I think it's more than incompetence or accountability sinks; The DMV (and similar offices; Service {Canada, Ontario}, etc) are also the points at which the bureaucratic system of government interfaces with actual people as well. Boundary-layer components in any system are complicated because they have to distill complex input into abstractions understood by the system.

I recently emigrated to Canada from the States and exchanged my US state driver's license for one in my now-home province, but there were a ton of hoops to jump through to add my US driving history to my provincial record.
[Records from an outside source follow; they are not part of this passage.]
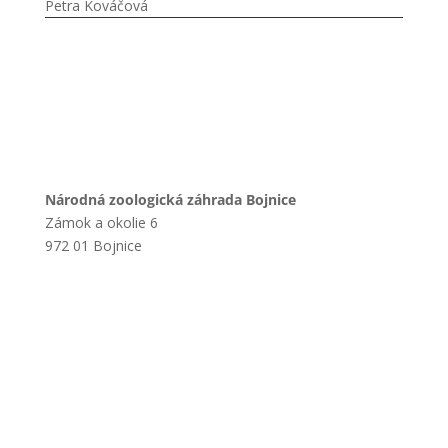
Petra Kováčová
Národná zoologická záhrada Bojnice
Zámok a okolie 6
972 01 Bojnice
+421 901 714 752
+421 46 540 32 41
zoobojnice@zoobojnice.sk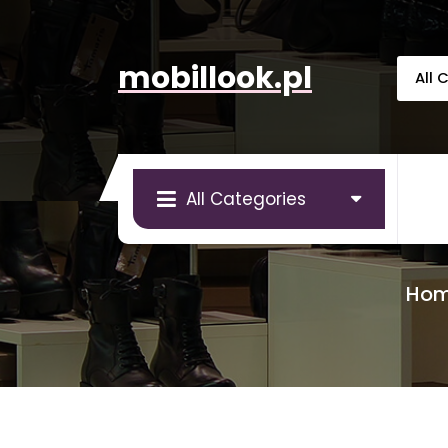
Skip
to
content
mobillook.pl
All Categories
Ho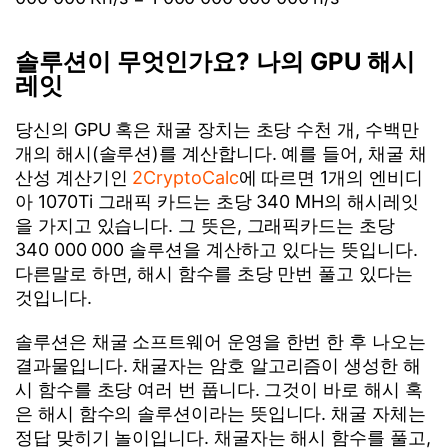
솔루션이 무엇인가요? 나의 GPU 해시
레잇
당신의 GPU 혹은 채굴 장치는 초당 수천 개, 수백만
개의 해시(솔루션)를 계산합니다. 예를 들어, 채굴 채
산성 계산기인
2CryptoCalc
에 따르면 1개의 엔비디
아 1070Ti 그래픽 카드는 초당 340 MH의 해시레잇
을 가지고 있습니다. 그 뜻은, 그래픽카드는 초당
340 000 000 솔루션을 계산하고 있다는 뜻입니다.
다른말로 하면, 해시 함수를 초당 만번 풀고 있다는
것입니다.
솔루션은 채굴 소프트웨어 운영을 한번 한 후 나오는
결과물입니다. 채굴자는 암호 알고리즘이 생성한 해
시 함수를 초당 여러 번 풉니다. 그것이 바로 해시 혹
은 해시 함수의 솔루션이라는 뜻입니다. 채굴 자체는
정답 맞히기 놀이입니다. 채굴자는 해시 함수를 풀고,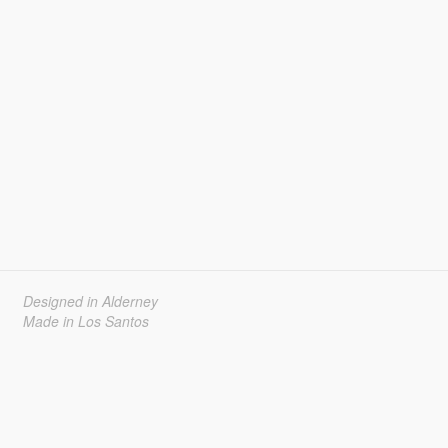
Designed in Alderney
Made in Los Santos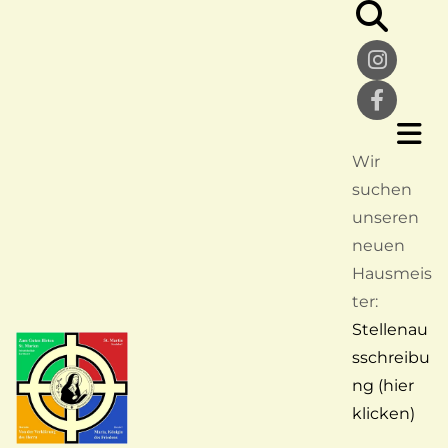
Wir
suchen
unseren
neuen
Hausmeis
ter:
Stellenau
sschreibu
ng (hier
klicken)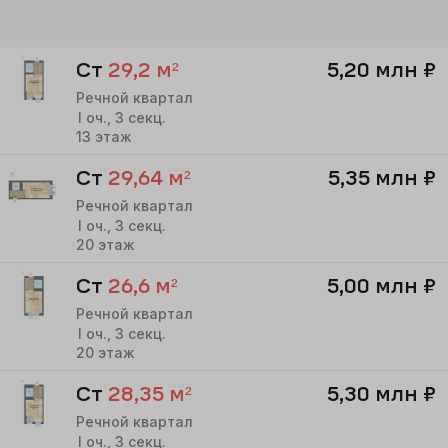
Ст
29,2
м²
5,20 млн
₽
Речной квартал
I
оч.,
3
секц.
13
этаж
Ст
29,64
м²
5,35 млн
₽
Речной квартал
I
оч.,
3
секц.
20
этаж
Ст
26,6
м²
5,00 млн
₽
Речной квартал
I
оч.,
3
секц.
20
этаж
Ст
28,35
м²
5,30 млн
₽
Речной квартал
I
оч.,
3
секц.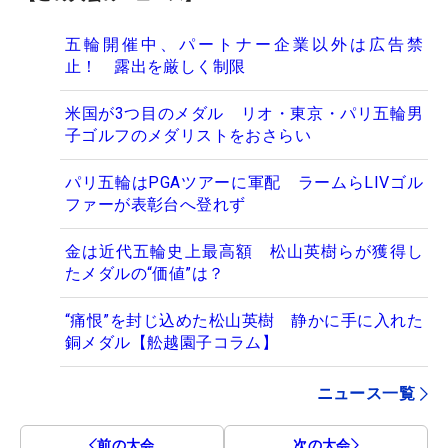
五輪開催中、パートナー企業以外は広告禁
止！ 露出を厳しく制限
米国が3つ目のメダル リオ・東京・パリ五輪男
子ゴルフのメダリストをおさらい
パリ五輪はPGAツアーに軍配 ラームらLIVゴル
ファーが表彰台へ登れず
金は近代五輪史上最高額 松山英樹らが獲得し
たメダルの“価値”は？
“痛恨”を封じ込めた松山英樹 静かに手に入れた
銅メダル【舩越園子コラム】
ニュース一覧
前の大会
次の大会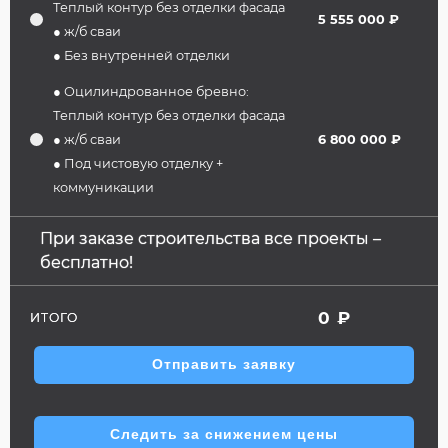
Теплый контур без отделки фасада
5 555 000 ₽
● ж/б сваи
● Без внутренней отделки
● Оцилиндрованное бревно:
Теплый контур без отделки фасада
● ж/б сваи
6 800 000 ₽
● Под чистовую отделку +
коммуникации
При заказе строительства все проекты –
бесплатно!
0
₽
ИТОГО
Отправить заявку
Следить за снижением цены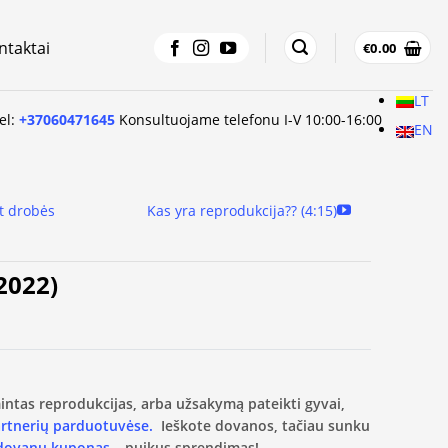
ntaktai
€
0.00
LT
tel:
+37060471645
Konsultuojame telefonu I-V 10:00-16:00
EN
t drobės
Kas yra reprodukcija?? (4:15)
(2022)
amintas reprodukcijas, arba užsakymą pateikti gyvai,
artnerių parduotuvėse.
Ieškote dovanos, tačiau sunku
 dovanų kuponas
– puikus sprendimas!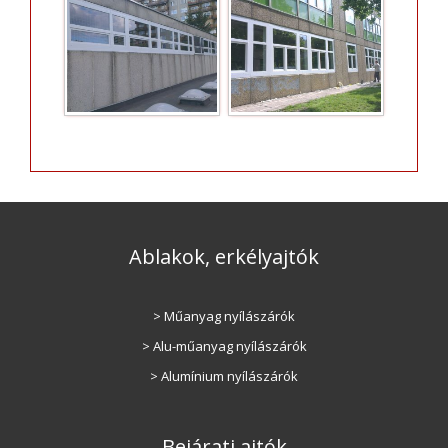
Ablakok, erkélyajtók
> Műanyag nyílászárók
> Alu-műanyag nyílászárók
> Alumínium nyílászárók
Bejárati ajtók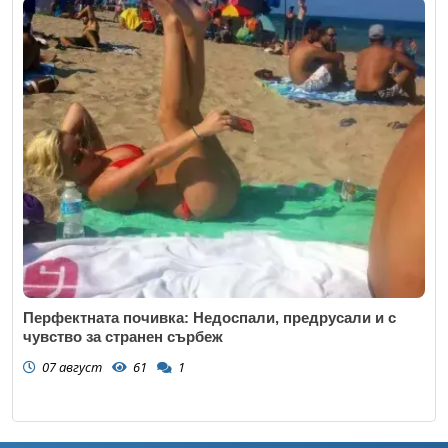
Перфектната почивка: Недоспали, предрусали и с
чувство за странен сърбеж
07 август
61
1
The process seemed to be somewhat exceptional as the supervisor for the DMV-equivalent had to guide the reps I spoke to on how to append the multiple-states-of-history that I had to offer.

That's just a microcosm of what it wakes to distill the complexity of a person's life into pieces of verified information that a government can ingest. That's a lossy, complicated process that relies on both the 'customer' and the agent having a matching mutual understanding of what points of information can be agreed upon or, indeed, offered.

In some cases it's not clear, either; my wife was told initially that she would have to hand over her license from two states ago to update her history, because the province's documentation showed it was still active (despite the fact that our immediately-previous state merrily punched a big VOID hole in it, and that it was expired), but when she returned after digging up her voided license they said they didn't even need to see it. That last bit was possibly 'incompetence'; possibly on the part of the Canadian agency, for not being consistent on if they needed to see the license or not, or the US states, for not being up to date on their record keeping, but again: these are complex systems tryng to maintain consistency. It's reasonable to expect noise.